Procès “Squarcini” : RSF salue la condamnation des personnes impliquées dans la surveillance et l’infiltration de la rédaction de Fakir

Le tribunal correctionnel de Paris a rendu, le vendredi 7 mars, son jugement dans le procès de l’ancien patron du renseignement intérieur, Bernard Squarcini, soupçonné d’avoir mobilisé son réseau pour rendre des services au groupe d’entreprises LVMH. La rédaction du journal amiénois Fakir, infiltrée et surveillée entre 2013 et 2016, et son fondateur, François Ruffin, désormais député de la Somme, figurent parmi les victimes de cette vaste opération d’infiltration. Reporters sans frontières (RSF) salue la condamnation de Bernard Squarcini et de sept autres prévenus mais appelle à ce que cette affaire ne crée pas un précédent d'évitement du procès pénal via l’utilisation de la Convention Judiciaire d’Intérêt Public (CJIP) pour des faits aussi graves de mise en péril de la liberté d'informer. 

À l’issue d’un procès retentissant qui s’est déroulé entre le 13 et le 28 novembre 2024, le tribunal correctionnel de Paris a prononcé, le 7 mars, des peines allant de six mois à quatre ans d'emprisonnement,  partiellement assorties de sursis, et de 15 000 à 200 000 euros euros d’amende contre sept prévenus. Quant à Bernard Squarcini, ancien patron du renseignement intérieur, il est condamné à quatre ans de prison, dont deux avec sursis et 200 000 euros d’amende, en plus de la saisie de plus de 450 000 euros d'actifs. Deux relaxes ont par ailleurs été prononcées, dont l'une pour Laurent Marcadier, ancien magistrat puis directeur chargé de la protection des actifs et des personnes du Groupe LVMH, nommément cité dans la CJIP. Des peines modérées au regard des méthodes d’infiltration et de surveillance utilisées pour obtenir des contenus journalistiques, mais qui constituent tout de même une victoire pour la liberté de la presse en France. 

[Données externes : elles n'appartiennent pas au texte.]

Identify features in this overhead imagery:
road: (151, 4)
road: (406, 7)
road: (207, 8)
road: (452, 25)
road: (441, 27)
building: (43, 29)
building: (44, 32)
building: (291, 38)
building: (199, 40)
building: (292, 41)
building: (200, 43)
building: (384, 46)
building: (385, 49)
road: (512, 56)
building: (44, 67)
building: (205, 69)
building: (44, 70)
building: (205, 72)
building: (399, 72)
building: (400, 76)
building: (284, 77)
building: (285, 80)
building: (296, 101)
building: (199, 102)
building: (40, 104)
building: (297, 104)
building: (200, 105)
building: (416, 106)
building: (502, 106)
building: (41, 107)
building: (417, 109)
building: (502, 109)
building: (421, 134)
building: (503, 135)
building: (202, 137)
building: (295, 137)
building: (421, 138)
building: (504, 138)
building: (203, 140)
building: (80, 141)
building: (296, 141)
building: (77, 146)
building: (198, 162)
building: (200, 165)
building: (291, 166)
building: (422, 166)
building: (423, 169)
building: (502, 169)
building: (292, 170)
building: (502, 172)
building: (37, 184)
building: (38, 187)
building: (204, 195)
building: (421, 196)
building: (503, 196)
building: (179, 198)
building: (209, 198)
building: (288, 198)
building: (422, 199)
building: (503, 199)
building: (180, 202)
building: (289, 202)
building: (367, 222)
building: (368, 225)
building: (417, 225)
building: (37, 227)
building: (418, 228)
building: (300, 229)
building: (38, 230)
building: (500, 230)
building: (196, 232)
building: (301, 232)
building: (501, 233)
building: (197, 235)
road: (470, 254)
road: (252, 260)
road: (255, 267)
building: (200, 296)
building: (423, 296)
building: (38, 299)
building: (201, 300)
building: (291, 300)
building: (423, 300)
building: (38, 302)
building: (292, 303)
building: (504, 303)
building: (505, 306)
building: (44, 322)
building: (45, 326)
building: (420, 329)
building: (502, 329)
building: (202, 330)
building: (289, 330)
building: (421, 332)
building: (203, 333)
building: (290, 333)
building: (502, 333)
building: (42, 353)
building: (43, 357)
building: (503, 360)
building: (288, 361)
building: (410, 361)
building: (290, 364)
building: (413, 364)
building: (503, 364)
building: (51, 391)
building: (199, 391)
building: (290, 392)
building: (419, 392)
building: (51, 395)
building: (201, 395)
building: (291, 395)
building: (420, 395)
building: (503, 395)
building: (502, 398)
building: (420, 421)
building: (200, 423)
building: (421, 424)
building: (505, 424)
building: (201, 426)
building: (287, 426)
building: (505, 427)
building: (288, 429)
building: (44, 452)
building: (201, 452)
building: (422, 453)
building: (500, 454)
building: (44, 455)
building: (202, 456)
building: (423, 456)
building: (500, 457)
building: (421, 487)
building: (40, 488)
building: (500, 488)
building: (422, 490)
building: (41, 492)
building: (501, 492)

“La condamnation de Bernard Squarcini et de ses ‘barbouzes’ est un bon signe pour la liberté de la presse en France : infiltrer et surveiller une rédaction pour obtenir des contenus journalistiques, qui plus est au service de l’homme le plus riche de France, est un délit, jugé et sanctionné comme tel. Mais la victoire juridique a un goût amer : si le tribunal reconnaît que l’espionnage  de la rédaction du journal Fakir a été effectué au profit de LVMH, la culpabilité des commanditaires n’a pas été reconnue. L’impunité des actes commis par la société LVMH et l’emploi de méthodes douteuses à l’encontre des journalistes enquêtant sur leurs pratiques doivent cesser. Le chéquier ne saurait racheter les délits, la justice n'est pas une indulgence et le journalisme doit être défendu. 

Thibaut Bruttin
Directeur général de RSF

RSF, auditionnée en qualité de témoin le 14 novembre, a cependant fermement condamné la dépénalisation de graves atteintes à la liberté d'informer dans cette affaire. La conclusion d'une CJIP entre la justice et LVMH moyennant une amende de 10 millions d'euros  donne lieu à un cas particulièrement grave d’impunité pour des atteintes manifestes à la liberté de la presse. Il est regrettable que les responsabilités de chacun, tout au long de la chaîne hiérarchique à laquelle appartiennent LVMH et son patron Bernard Arnault n’aient pas été mises en lumière, mais bel et bien étouffées par la CJIP. 

La loi sur la liberté de la presse (“loi de 1881”) devrait prévoir des garanties beaucoup plus strictes pour assurer la protection des journalistes et de leurs sources dans leurs enquêtes sur des sujets d’intérêt général, en ce compris des sanctions pénales dissuasives.